Un autre départ
Toute la semaine, Hans accompagna Louise à l’hôpital pour voir sa mère. Chaque matin, il la voyait quitter la maison, le visage marqué par la fatigue et l’angoisse, et il l’accompagnait sans un mot jusqu’à Béziers. Leurs trajets se faisaient en silence, seulement troublés par les soupirs ou les tremblements de Louise. Il n’y avait rien à dire, sinon la présence, sinon l’évidence du soutien qu’il lui offrait.
Mais l’état de sa mère empirait inexorablement. Chaque visite semblait lui voler un peu plus de souffle, un peu plus de lumière. Louise passait des heures à son chevet, lui tenant la main, murmurant des mots d’amour et d’espoir. Elle priait pour un miracle, mais la maladie poursuivait son œuvre implacable.
Puis vint ce jour où tout bascula.
Hans attendait dehors, adossé à la voiture, les bras croisés. Il leva la tête en voyant Louise apparaître dans l’encadrement des portes de l’hôpital. Elle avançait lentement, comme si son corps était trop lourd pour elle. Lorsqu’elle atteignit enfin le seuil, ses jambes cédèrent, et elle s’effondra sur le sol.
En une fraction de seconde, Hans fut auprès d’elle. Sans un mot, il la releva avec précaution, la soutenant contre lui. Il sentit son corps trembler violemment, secoué par des sanglots muets. Elle releva un visage ravagé vers lui et, dans un souffle brisé, murmura :
— Elle est partie…
Hans ferma les yeux un instant, touché en plein cœur. Il savait ce que c’était. Il savait la douleur, le vide, l’injustice d’une perte pareille. Il passa un bras autour de ses épaules et l’aida à monter dans la voiture. Une fois assise, elle laissa tomber sa tête contre la vitre, comme si toute sa force l’avait abandonnée.
Hans démarra, mais au lieu de prendre la direction de la maison, il bifurqua sur une route de campagne. Louise ne remarqua pas tout de suite le changement de trajet, plongée dans son chagrin. Ce ne fut que lorsqu’ils s’arrêtèrent au milieu d’un chemin isolé qu’elle leva la tête, un peu perdue.
Hans contourna la voiture et ouvrit sa portière.
— Descendez, dit-il doucement.
Elle hésita, mais obéit. Debout face à lui, elle attendit, les bras serrés autour d’elle-même comme pour se protéger.
— Maintenant, criez, ordonna-t-il d’une voix ferme.
Elle cligna des yeux, interdite.
— Quoi ?
— Maintenant, criez, hurlez… évacuez tout ce que vous ressentez. Ne gardez pas ça en vous, Louise. Je sais ce que c’est de tout enfermer, de se taire jusqu’à en être consumé de l’intérieur. Ne faites pas cette erreur. Laissez sortir la douleur.

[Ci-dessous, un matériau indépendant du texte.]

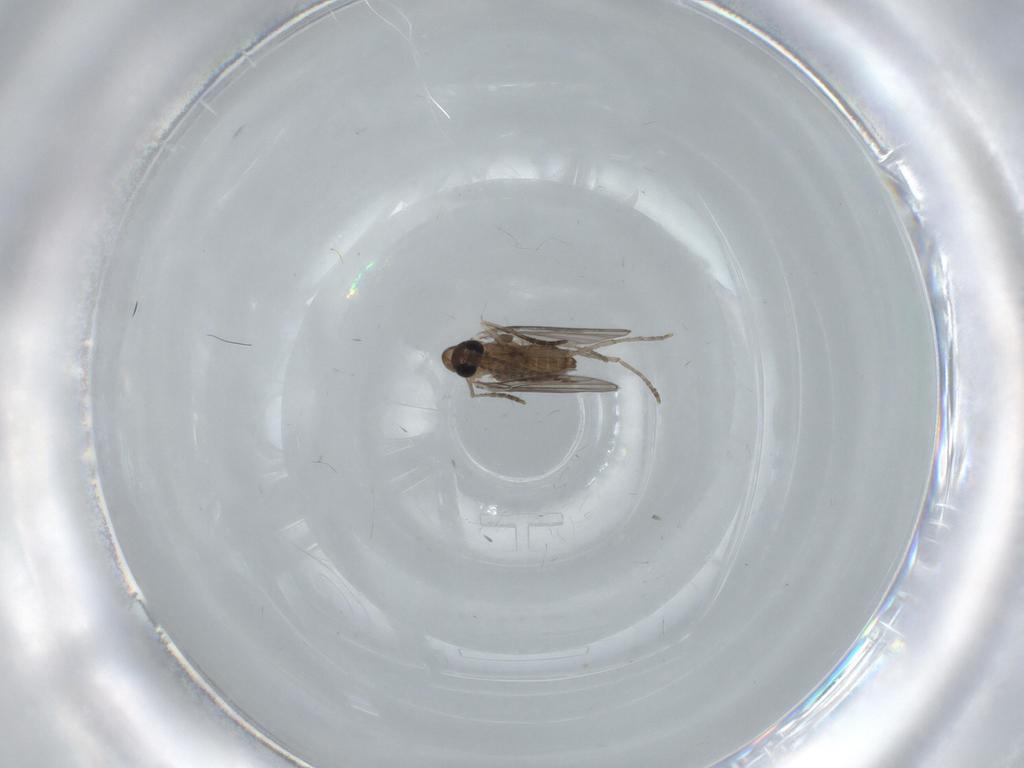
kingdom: Animalia
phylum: Arthropoda
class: Insecta
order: Diptera
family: Psychodidae
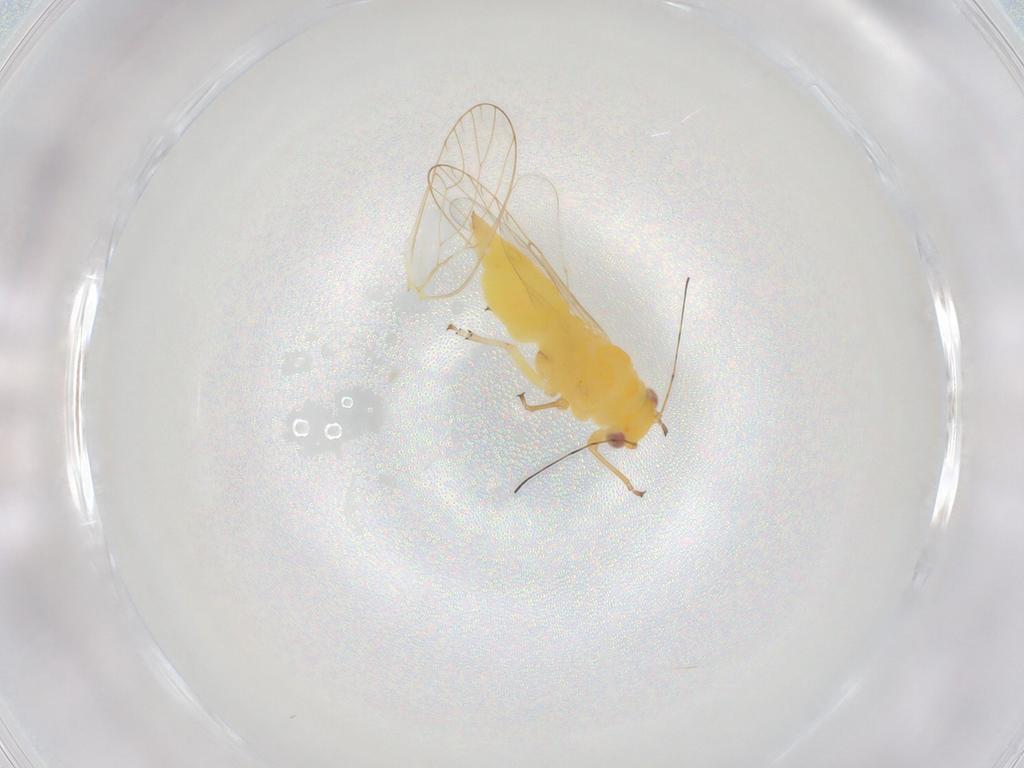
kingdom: Animalia
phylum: Arthropoda
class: Insecta
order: Hemiptera
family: Psyllidae
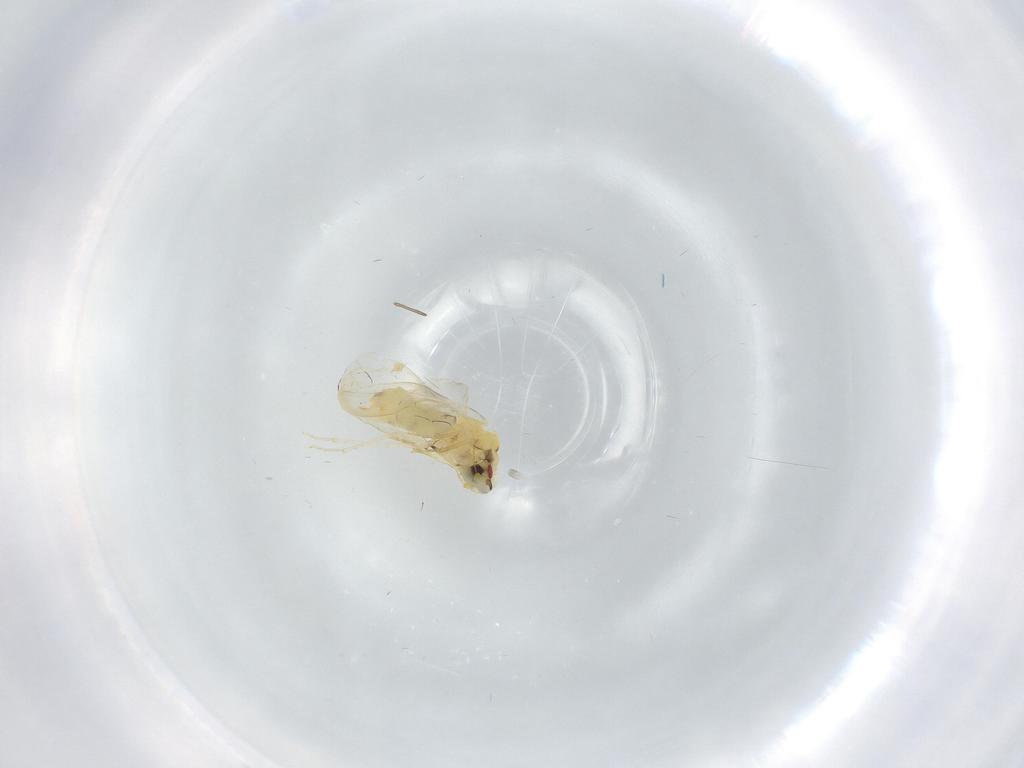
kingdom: Animalia
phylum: Arthropoda
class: Insecta
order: Hemiptera
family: Aleyrodidae
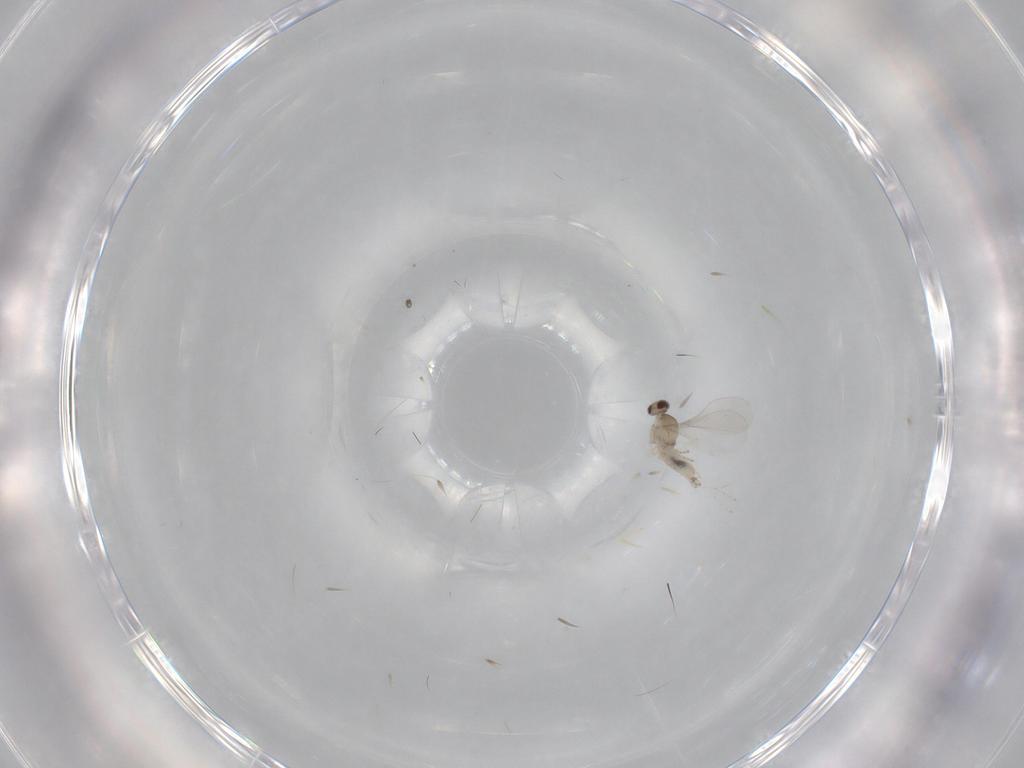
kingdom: Animalia
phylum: Arthropoda
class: Insecta
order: Diptera
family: Cecidomyiidae
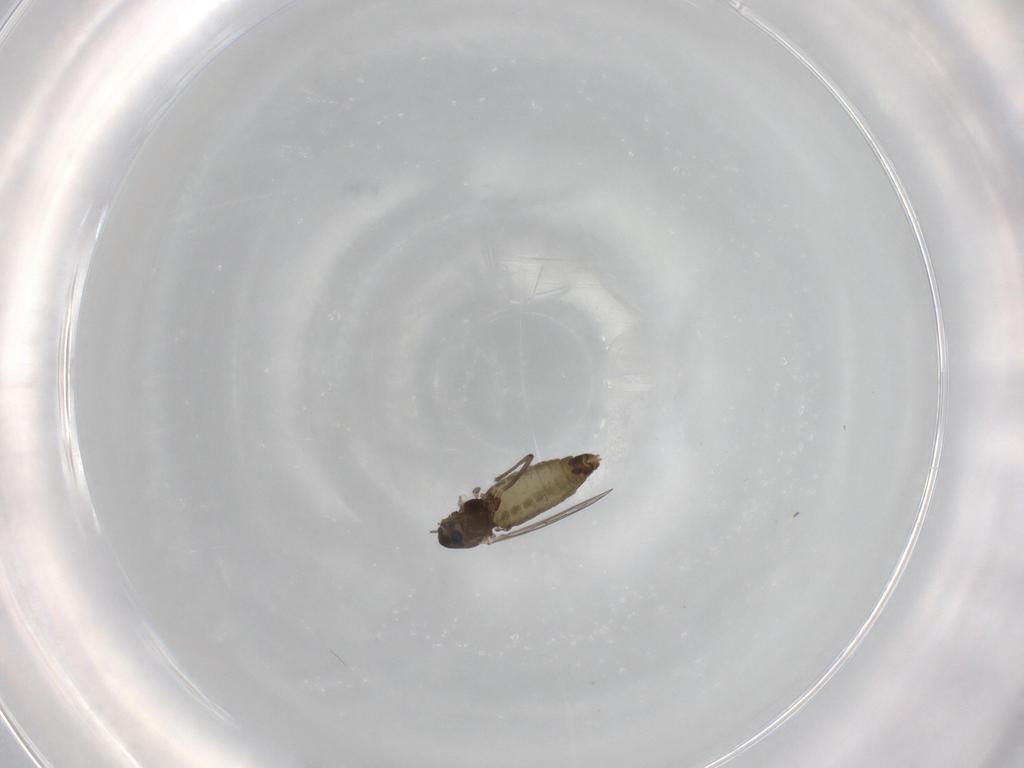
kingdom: Animalia
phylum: Arthropoda
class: Insecta
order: Diptera
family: Chironomidae
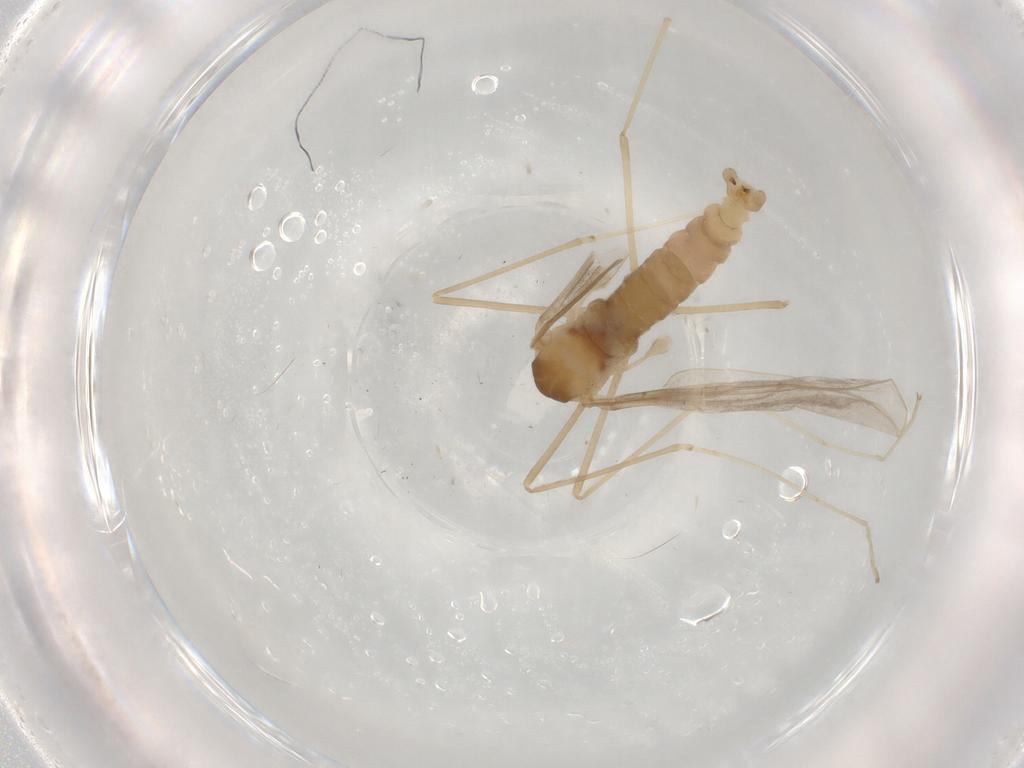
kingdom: Animalia
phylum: Arthropoda
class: Insecta
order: Diptera
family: Cecidomyiidae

Louise resta immobile un instant, hésitante. Mais en voyant le regard sincère de Hans, quelque chose en elle céda. Une première plainte s’échappa de sa gorge, puis une autre, plus forte. Bientôt, son cri se mua en un hurlement déchirant, empli de chagrin et de colère. Tout ce qu’elle avait retenu depuis des jours, des semaines, jaillit dans l’air froid de la campagne.
Elle cria jusqu’à en perdre le souffle, jusqu’à ce que sa voix ne soit plus qu’un sanglot rauque. Puis elle s’effondra de nouveau, épuisée, vidée. Hans la rattrapa, la serrant contre lui sans un mot. Elle se laissa aller dans ses bras, pleurant sans retenue, le front contre son épaule.
Ils restèrent ainsi un long moment, unis dans cette douleur partagée. Et dans cette étreinte silencieuse, une évidence naquit : ils n’étaient plus seuls. Hans, lui aussi, avait les yeux embués de larmes, incapable de masquer l’émotion qui le submergeait.